Consider the differential equation $(\nabla^2+\frac{1}{R^2})\psi(\bar{r}) = 0$ in 2 dimensions, with the boundary condition $\partial_r\psi(R)+ \kappa \psi(R) = 0$, on unit disk of radius R. What is the solution of this boundary value problem ?
My work: I expanded $\psi(\bar{r}) =\sum_{p} a_p e^{ip.r}+a_p^\dagger e^{-ip.r}$, then we get $p^2 = m^2 $. Hence we get $\psi$. Using the boundary condition didn't give me anything ?

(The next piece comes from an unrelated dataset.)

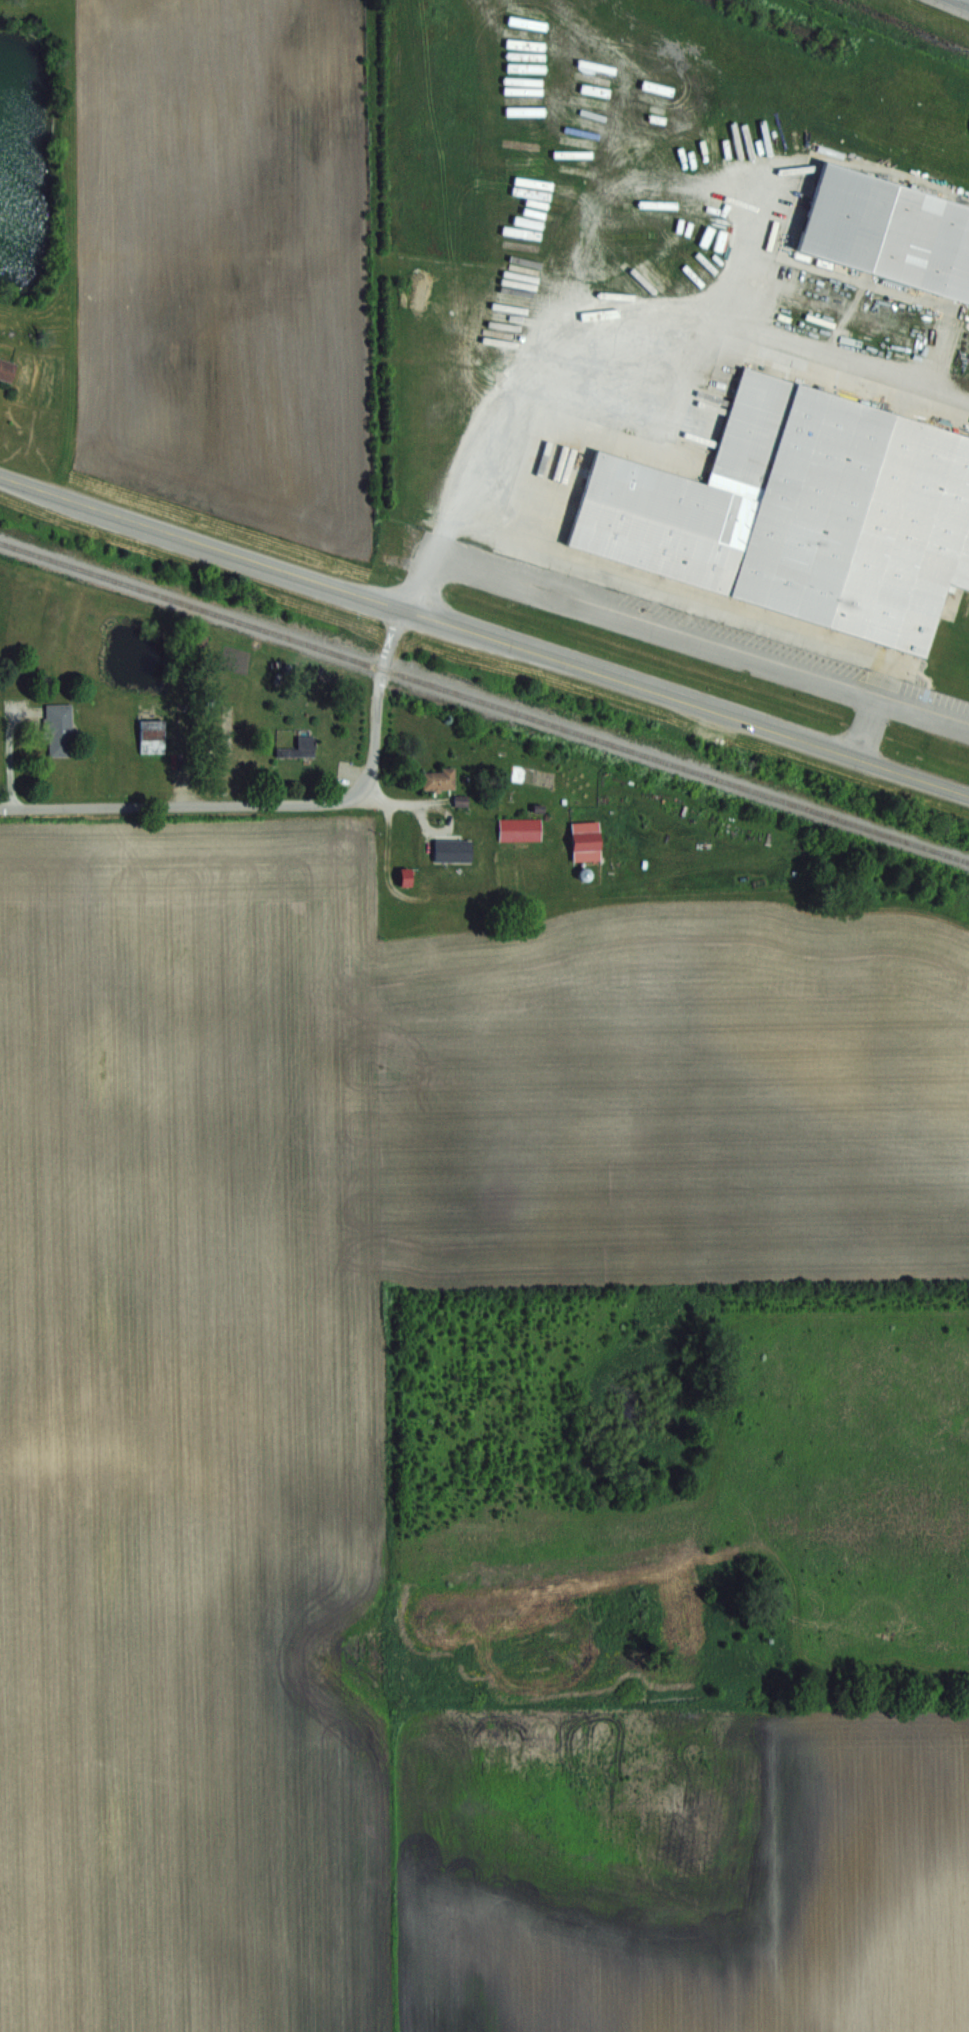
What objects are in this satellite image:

Not a full answer, but I'll show what I tried
Find a solution of the form
$$ \psi(r,\phi) = \sum_n P_n(r)\Phi_n(\phi) $$
where $\Phi_n(\phi) = A_n\cos(n\phi) + B_n\sin(n\phi)$ can be obtained through separation of variables.
The remaining radial equation is
$$ P_n''(r) + \frac{1}{r}P_n'(r) - \frac{n^2}{r^2}P_n(r) + \frac{1}{R^2}P_n(r) = 0 $$
Rearrange to
$$ r^2 P_n''(r) + r P_n'(r) + \left(\frac{r^2}{R^2}-n^2\right)P_n(r) = 0 $$
The general solution is
$$ P_n(r) = J_n\left(\frac{r}{R}\right) $$
where $J_n$ is the Bessel function of the first kind.

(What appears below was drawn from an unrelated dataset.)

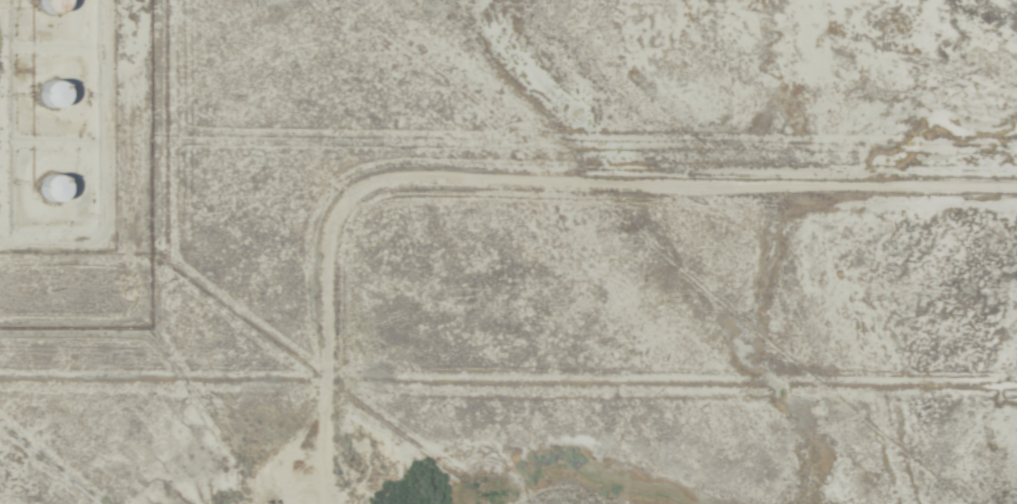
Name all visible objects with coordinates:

The boundary condition gives
$$ \frac{1}{R}J_n'(1) + \kappa J_n(1) = 0 $$
which is nonsense. Unless $R$ or $\kappa$ is allowed to vary, this problem is over-determined.
Are you sure the problem isn't
$$ \nabla^2 \psi + \frac{1}{\lambda^2}\psi = 0 $$
where $\lambda$ is some unknown constant?